I would tell you that my heart is heavy and light, full of emotion, swinging wildly from one end of the spectrum to the other.

cuppa Assam

It’s World AIDS Day, and I think about all the people we’ve lost, before their time, due to fear. I still remember Mark, a beautiful, warm-hearted man who welcomed me when I first moved to Seattle. He was sweet and kind, and we had a special connection. My heart aches for the people around the world whose families have been destroyed, and who are denied treatment due to lack of access or funds. I hold the Bush administration complicit in the deaths of many people in Africa, due to their withdrawal of funding for comprehensive sex ed, in favor of abstinence-only sex ed.

It’s also the 60th anniversary of Rosa Parks’ act of civil disobedience.
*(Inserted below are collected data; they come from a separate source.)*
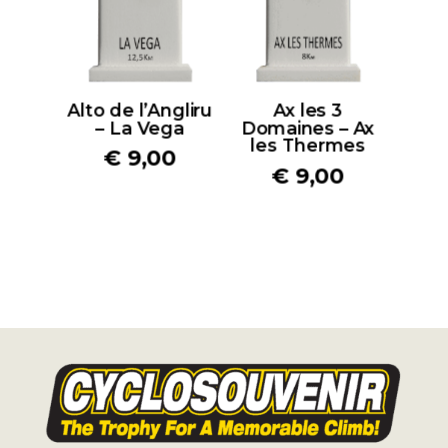
Alto de l’Angliru
Ax les 3
– La Vega
Domaines – Ax
les Thermes
€
9,00
€
9,00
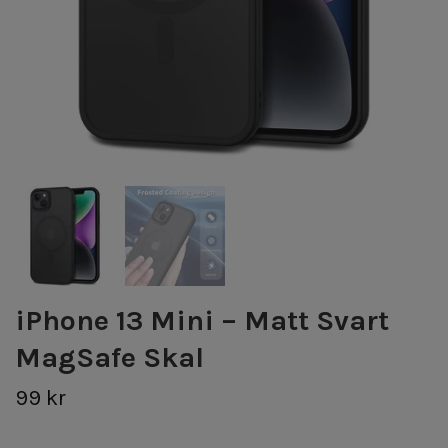
iPhone 13 Mini – Matt Svart
MagSafe Skal
99 kr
I can’t remember when I learned that she was an activist, trained for action, not a tired woman acting alone, but it blew my mind and made me so angry when I did. I know it was long after I finished all formal schooling. How much more powerful a story, and one that mainstream educators didn’t want us to know: collective action can and does push the needle. See also: ACT UP.

I saw a young black girl sitting at the front of the bus this morning, while I sat toward the back. I was struck by the ordinariness of it. There was no friction or conflict about where either of us sat. We sat where we chose. I was pleased by it, aware at the same time that there is still so much work to be done to reach true racial equality, as the Black Lives Matter work has made abundantly clear.
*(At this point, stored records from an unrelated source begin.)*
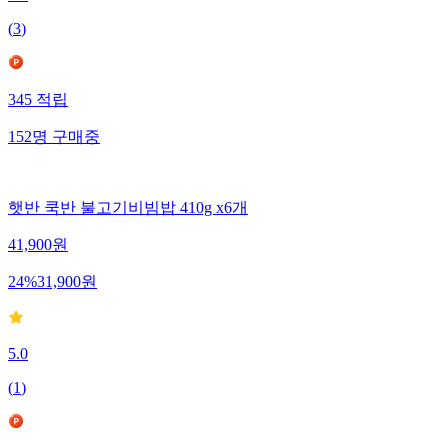
(
3
)
345
적립
152
명
구매중
햇반 쿡반 불고기비빔밥 410g x6개
41,900
원
24
%
31,900
원
5.0
(
1
)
The past returns, in Yeats’ ever widening gyre, but I don’t believe it trends toward anarchy, as he predicts. History repeats, and the echoes reverberate. Some lessons it seems we need to learn over and over, with a node to Santayana.
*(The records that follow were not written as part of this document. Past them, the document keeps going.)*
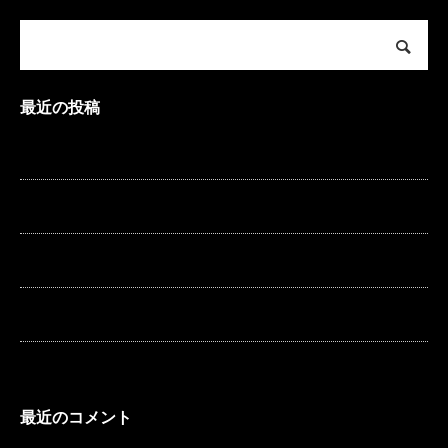
最近の投稿
夏季休暇のお知らせ
冬期休暇のお知らせ
冬期休暇のお知らせ
夏季休暇のお知らせ
ケイアール釣りクラブ
最近のコメント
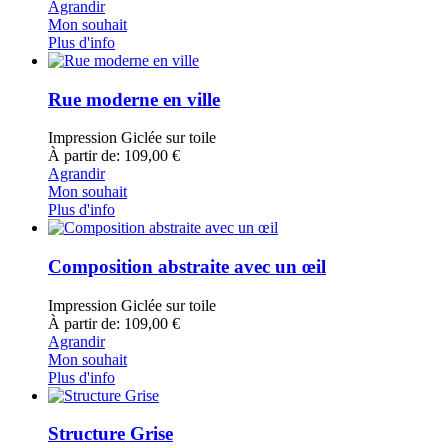
Agrandir
Mon souhait
Plus d'info
Rue moderne en ville
Impression Giclée sur toile
À partir de: 109,00 €
Agrandir
Mon souhait
Plus d'info
Composition abstraite avec un œil
Impression Giclée sur toile
À partir de: 109,00 €
Agrandir
Mon souhait
Plus d'info
Structure Grise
I despair over humanity ever finding a sustainable peace, as the fresh wave of refugees, driven from their homelands, seek safer ground and find themselves rebuffed for the same reasons the German Jews were in the 1930s and 1940s. It’s Bosnia, it’s Sarajevo, it’s Rwanda, it’s Syria. It’s Armenia, it’s Tibet, it’s fucking “ethnic cleansing” which let’s be honest is state-sanctioned murder. If these are the examples I can list off the top of my head, I’m sure there are an equal number of atrocities I’m missing. And most of them haven’t been made into movies, sanitized for Hollywood audiences.

I try to take the long view, to see that progress is happening, even if it’s not on the timeline I’d prefer. In HALF my lifetime, gay people in America went from being persona non grata to having access to marriage. There’s still a long way to go in terms of protections, particularly for trans women of color, but given that 20 years ago there were NONE, this gives me hope. Hope for American culture to shift on things like gun ownership, access to health care, housing, gainful employment, and a standing down of the military. Hope for acceptance of all people. No, not just acceptance or tolerance, but celebration of the variety and diversity of what it means to be human, across sexuality, gender, religion, race, ethnicity, ability, age, and any other variable you can name. It may be naive, but the alternative is too painful to bear.

In my slowbloom way, I choose to return my focus to what I want. It’s easy to get distracted by all the things. It’s hard to admit what I want.

This is what I would tell you over a cup of tea today.